The business end of Seven Mile Beach was open for pleasure on Saturday, when the Cayman Port opened to the community for its Family Fun Day. The public was treated to music, free boat rides and a host of games and activities for children in a scenic location right on the water.
The celebration, timed to coincide with the port’s 40th anniversary, kicked off at 1 p.m., and the first 250 guests to arrive were awarded free gifts. The party wound through the afternoon and into the night, when the port celebrated its milestone birthday with a fireworks display over the water at 8 p.m.
Robynette Hera, deputy director and chief operating officer of the port, said the Port Authority hoped to make this an annual occurrence and that it was a thrill to celebrate with the community.
“The main goal of today is to celebrate the port’s 40th anniversary,” she said Saturday. “We want to showcase that the port is connected to the community, so we opened our gates to the community and offered a lot of fun activities for kids of all ages.… We have free boat rides on the glass-bottomed boat and the tender boats, courtesy of our partners Atlas Submarine and Caribbean Marine Services. We have water slides and we even have our equipment and our guys out there just giving kids a tour.”
The port, which opened on July 16, 1977, now has 151 employees, and it unloaded more than 270,000 tons of cargo last year. The heavy lifting equipment was still there on Saturday, but it was supplemented by water slides, an inflatable castle and food booths bringing local cuisine to the public.
Kids had the opportunity to have their faces painted and to observe a magic show, and there were DJs, dancers and a dunking booth for the adult segment of the community to enjoy.
Lines to join an excursion on the glass-bottom boat filled up as soon as the gates opened.

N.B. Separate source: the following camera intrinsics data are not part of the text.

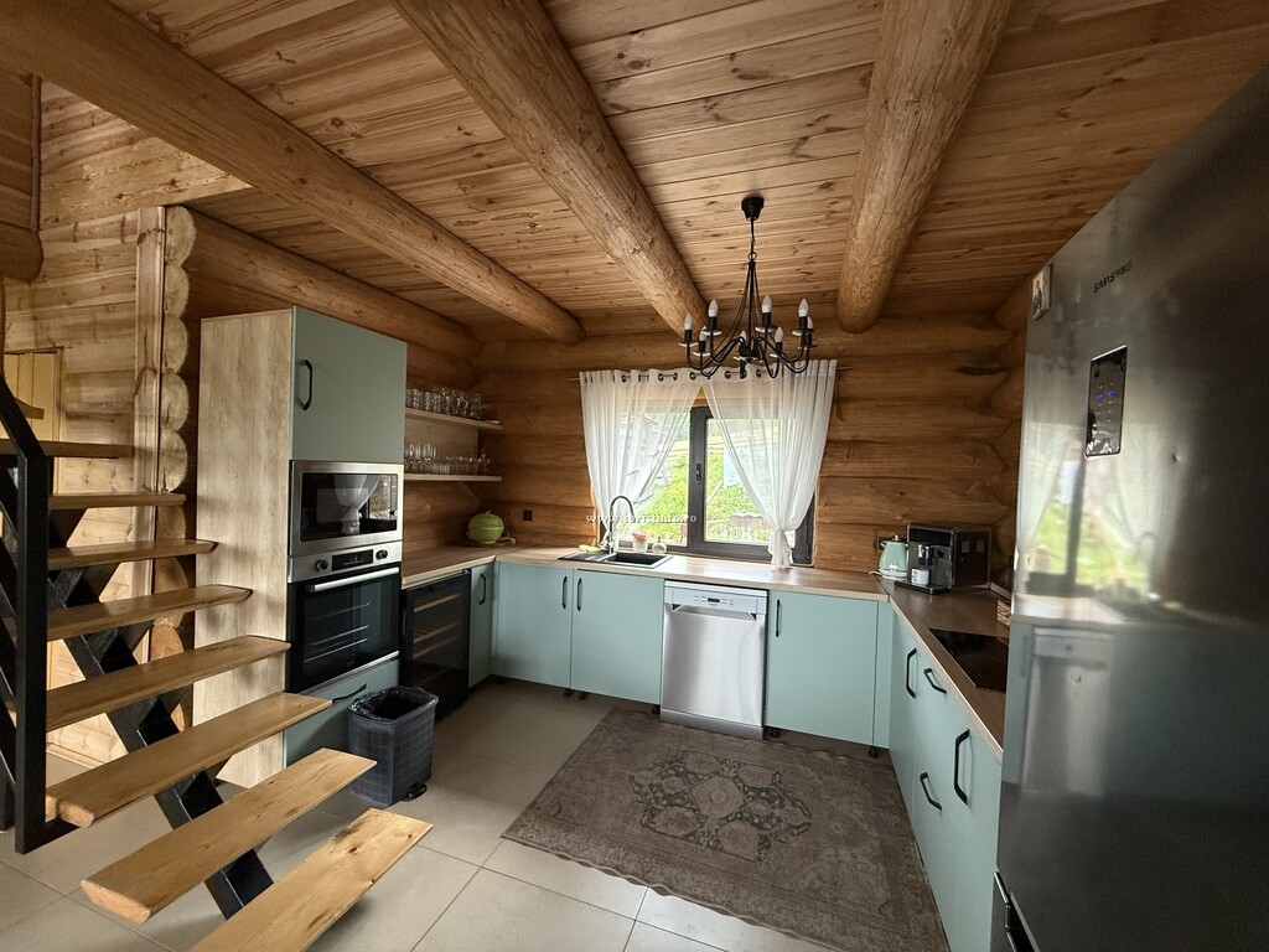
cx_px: 634
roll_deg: -2.3
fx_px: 513
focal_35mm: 14
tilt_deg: -0.3
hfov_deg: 102.1
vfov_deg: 85.7
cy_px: 476
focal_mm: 2.22
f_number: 2.2
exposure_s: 1/100
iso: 320
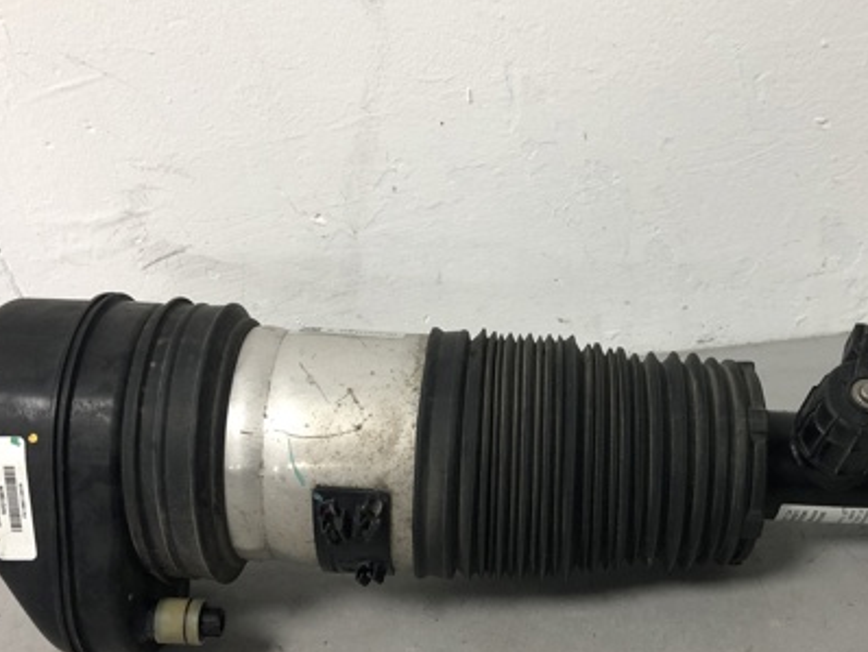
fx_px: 1129
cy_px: 419
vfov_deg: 32.0
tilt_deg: -36.6
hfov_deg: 41.6
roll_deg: +10.9
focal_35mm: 45
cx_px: 560
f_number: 1.8
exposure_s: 1/33
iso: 40
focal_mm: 4
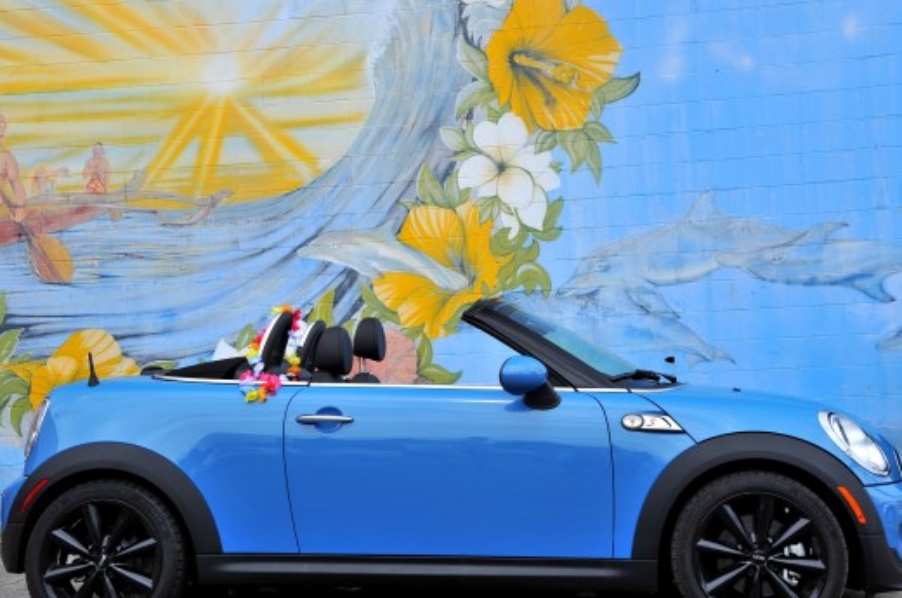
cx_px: 435
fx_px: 1351
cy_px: 283
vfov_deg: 25.0
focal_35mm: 54
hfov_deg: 36.9
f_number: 7.1
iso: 250
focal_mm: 44
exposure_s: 1/320
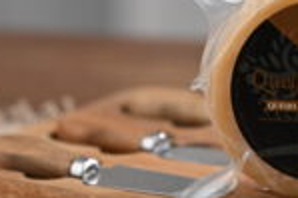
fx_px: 3754
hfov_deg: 4.5
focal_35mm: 454
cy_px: 37
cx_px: 438
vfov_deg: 3.0
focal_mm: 135
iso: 250
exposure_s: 1/100
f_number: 2.8
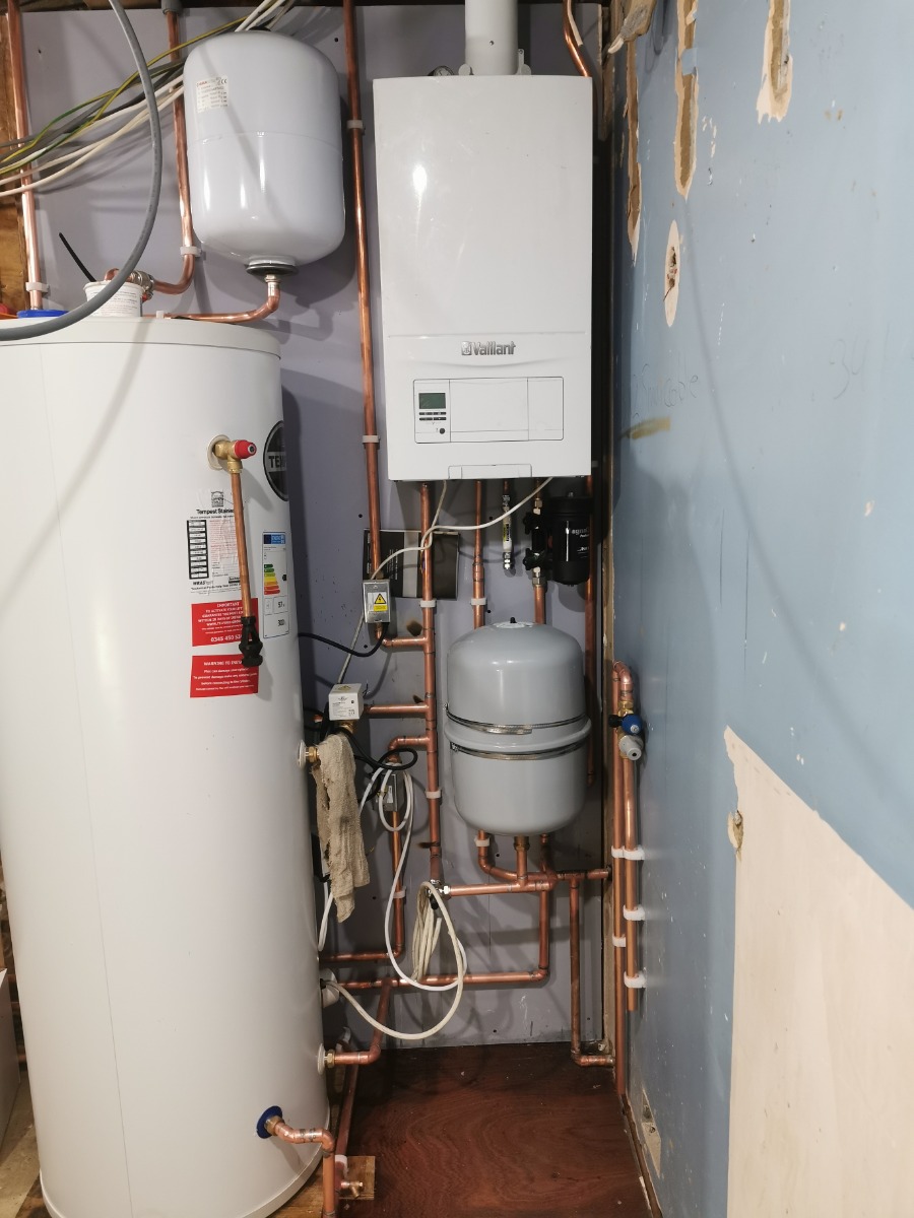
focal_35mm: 27
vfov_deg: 65.3
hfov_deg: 51.4
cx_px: 457
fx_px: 951
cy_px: 609
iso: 320
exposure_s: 1/33.3
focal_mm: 5.56
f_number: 1.6
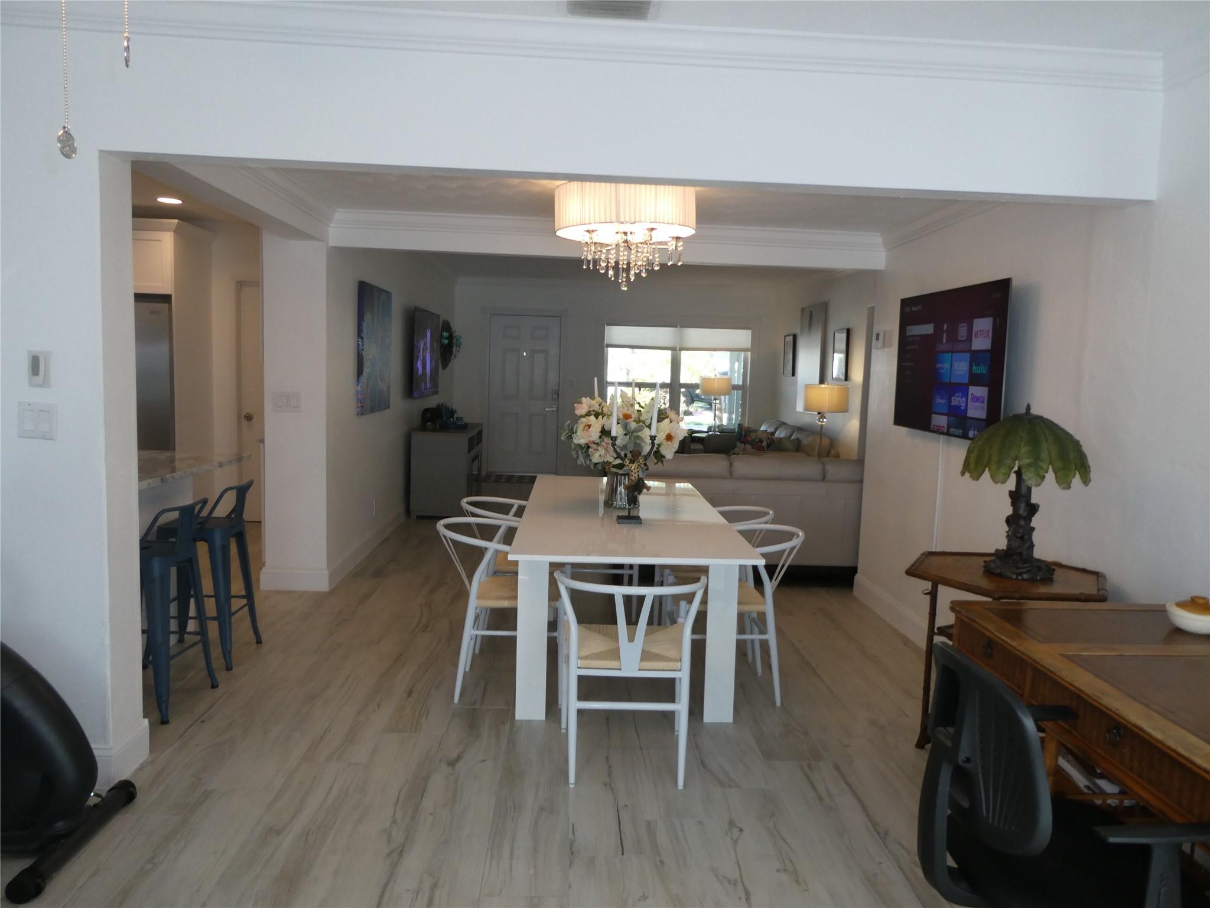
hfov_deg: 71.6
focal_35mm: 24
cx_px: 605
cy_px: 454
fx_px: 839
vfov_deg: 56.8
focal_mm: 4.3
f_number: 3.3
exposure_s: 1/60
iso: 160
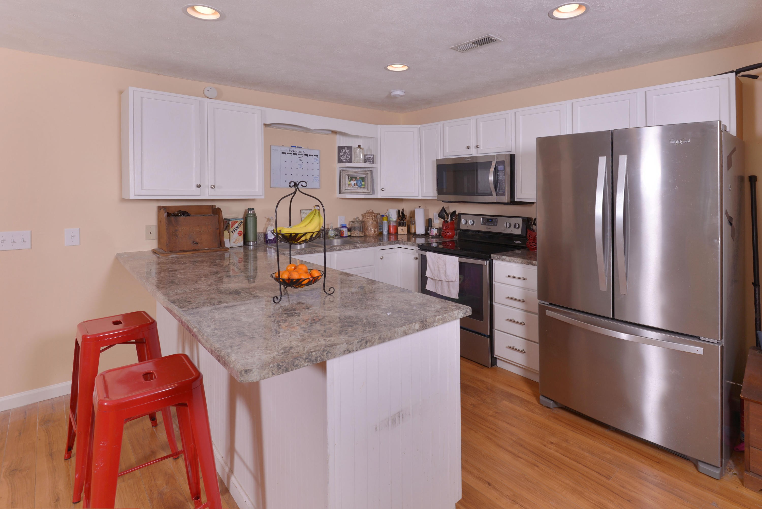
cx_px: 381
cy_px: 254
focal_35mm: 16
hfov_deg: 96.7
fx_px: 339
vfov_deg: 73.8
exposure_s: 1/60
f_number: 8
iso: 100
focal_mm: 16
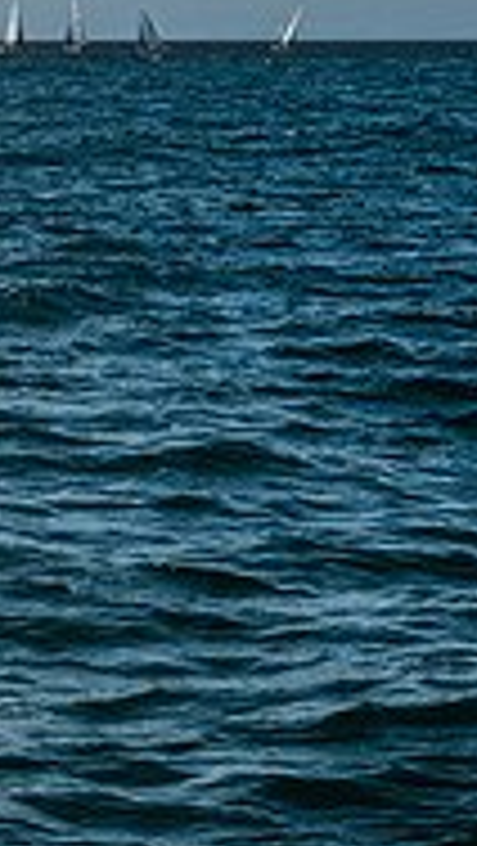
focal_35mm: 173
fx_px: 3883
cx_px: -788
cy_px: -87
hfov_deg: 6.6
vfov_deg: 12.2
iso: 400
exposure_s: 1/800
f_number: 10
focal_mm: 41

Ms. Hera said she expected a steady stream of people to come through the gates on Saturday. That was rewarding, she said, because so many of the workers had spent time in making it happen.
“There’s so many details that went into this and everybody at the port pitched in,” said Ms. Hera. “They accepted my calls in the middle of the night. Especially our night crew. ‘Can you come set this up?’ They were already working on the port and had to say, ‘OK, Robyn, we’ll come and help.’”
Arlene and Irving Williams, longtime residents of Cayman, sat and waited for the second run of the glass-bottom boat and seemed to be enjoying the day. Ms. Williams, 77 years old, worked for the Port Authority for decades, and Mr. Williams, 78, said they had looked forward to this event.
“We live in Grand Cayman, but we’re living right now in Cayman Brac,” he said. “We’ve been here for about a month and knew they were going to have this, so we were lucky to be here. [The glass boat] is a good attraction. Second to the submarine, it’s about as good as you can get. It’s really nice to see the coral reefs and fish. It shows they’re really taking care of the coral and sea life, which is very important.”
Another guest, Terry-Ann Brown, came with her daughter, her sister and her nieces. Her sister works for the port, said Ms. Brown, but it was a treat for the rest of the family to peek behind the scenes.
“I’m not sure what to expect. I’m bringing my daughter and nieces to have some fun,” she said. “My daughter has never been here before. I’m looking forward to whatever they have to offer because it’s free.”